Vatican finance chief Cardinal George Pell on Friday claimed he was the victim of a smear campaign after it emerged that Australian police are investigating claims he groomed and abused five to 10 boys during his time as a priest.

"The allegations are without foundation and utterly false," a statement issued by Pell's office in Rome said after Melbourne's Herald Sun newspaper reported that a police taskforce had been investigating him for over a year over allegations that he abused the boys.

The Herald Sun's revelations prompted global abuse survivors' network SNAP to call on Pope Francis to immediately suspend the 74-year-old from his senior role in the Vatican's bureaucracy.

"Over a year, more than a dozen cops and they say they've found five or 10 alleged victims of Pope Francis's top aide," SNAP spokesperson Joelle Casteix said.

"That's pretty credible and serious. For the safety of kids, the pontiff should suspend Pell."

Details of the probe emerged a week before Pell is due to give evidence by video link to an Australian inquiry into abuse by priests in the town of Ballarat, near Melbourne.

The cardinal has been derided for saying he is too ill to make the journey home to testify in person over alleged cover-ups during his time as the head of Australia's Catholic hierarchy.

He has always denied knowing about any abuse in Ballarat.
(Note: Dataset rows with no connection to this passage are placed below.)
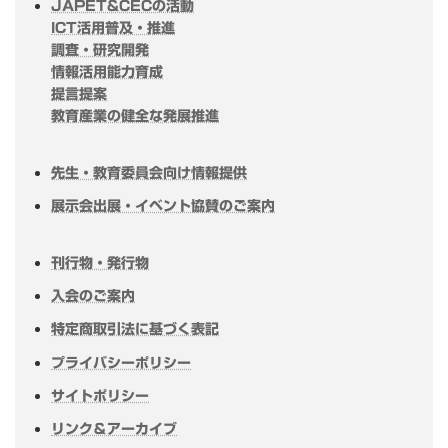
JAPET&CECの活動
ICT活用普及・推進
調査・研究開発
情報活用能力育成
提言提案
教育産業の健全な発展推進
先生・教育委員会向け情報提供
展示会出展・イベント協賛のご案内
刊行物・発行物
入会のご案内
特定商取引法に基づく表記
プライバシーポリシー
サイトポリシー
リンク＆アーカイブ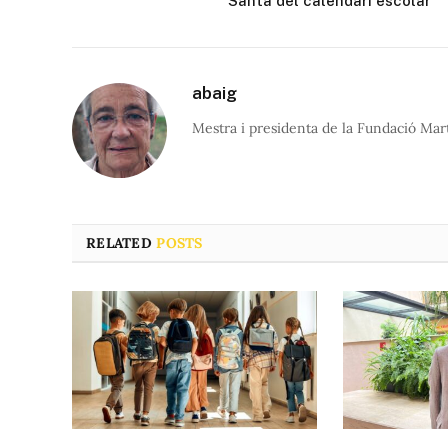
Santa del calendari escolar
abaig
Mestra i presidenta de la Fundació Mar
RELATED
POSTS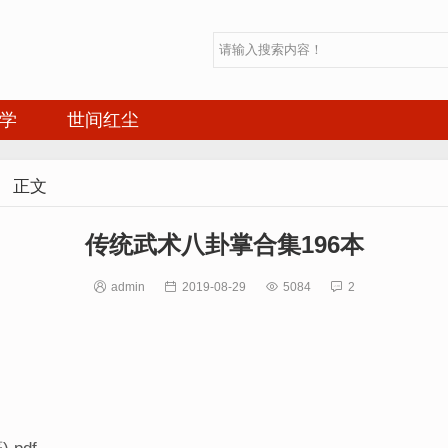
学
世间红尘

正文
传统武术八卦掌合集196本

admin

2019-08-29

5084

2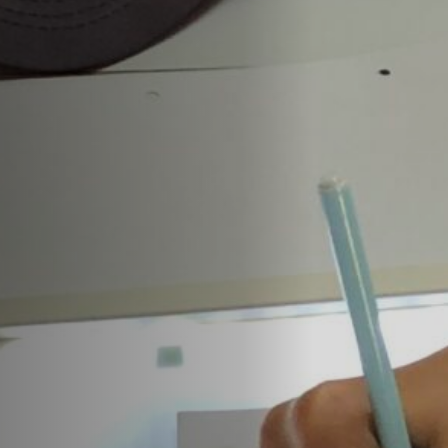
Emplois
Soumissions
Archives
Publications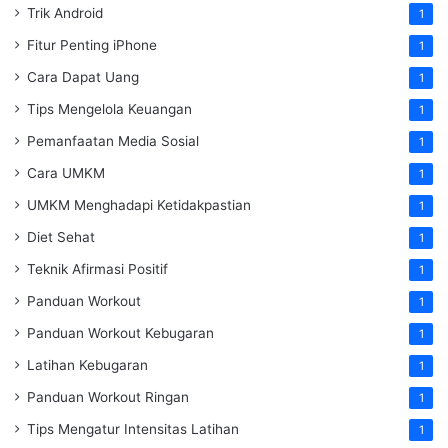
Trik Android
1
Fitur Penting iPhone
1
Cara Dapat Uang
1
Tips Mengelola Keuangan
1
Pemanfaatan Media Sosial
1
Cara UMKM
1
UMKM Menghadapi Ketidakpastian
1
Diet Sehat
1
Teknik Afirmasi Positif
1
Panduan Workout
1
Panduan Workout Kebugaran
1
Latihan Kebugaran
1
Panduan Workout Ringan
1
Tips Mengatur Intensitas Latihan
1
In his statement he attacked the leaking of details of the ongoing investigation to the Herald Sun as malicious and the allegations against him as spurious.

"The timing of these leaks is clearly designed to do maximum damage to the cardinal and the Catholic Church and undermines the work of the Royal Commission (inquiry)," the statement said.

"It is outrageous that these allegations have been brought to the cardinal's attention through a media leak."

Accusing elements in the Victoria police of trying to smear him, Pell called for a public inquiry into the leak.

"These types of unfair attacks diminish the work of those good officers of the police who are diligently working to bring justice to victims," it said.

- 'Denies any wrongdoing' -

The statement said Pell had been exonerated by a previous Australian investigation into false allegations against him, and insisted he would be cleared again.

"The Southwell Report which exonerated Cardinal Pell has been in the public domain since 2002," it said.

"The Victorian police have taken no steps in all of that time to pursue the false allegations made, however the cardinal certainly has no objection to them reviewing the materials that led Justice Southwell to exonerate him. The cardinal is certain that the police will quickly reach the conclusion that the allegations are false.

"The Victorian Police have never sought to interview him in relation to any allegations of child sexual abuse and apart from the false allegations investigated by Justice Southwell, the cardinal knows of no claims or incidents which relate to him. He strongly denies any wrongdoing. If the police wish to question him he will co-operate, as he has with each and every public inquiry."

The new allegations against Pell came into the public domain a day after the pope insisted that any bishop who seeks to protect predatory priests by moving them to a different parish should be obliged to resign.

That statement immediately came under fire from campaigners who say that principle is rarely observed by Church hierarchies around the world.

Francis's credibility on the abuse issue has also been knocked this month by divisions within his own advisory panel on clerical sex abuse.

British abuse survivor Peter Saunders has been asked to step down from the committee amid a dispute over whether it should get involved in individual cases.

Saunders told AFP this month that he felt betrayed by the Argentinian pope and that the creation of the abuse panel had been a PR exercise.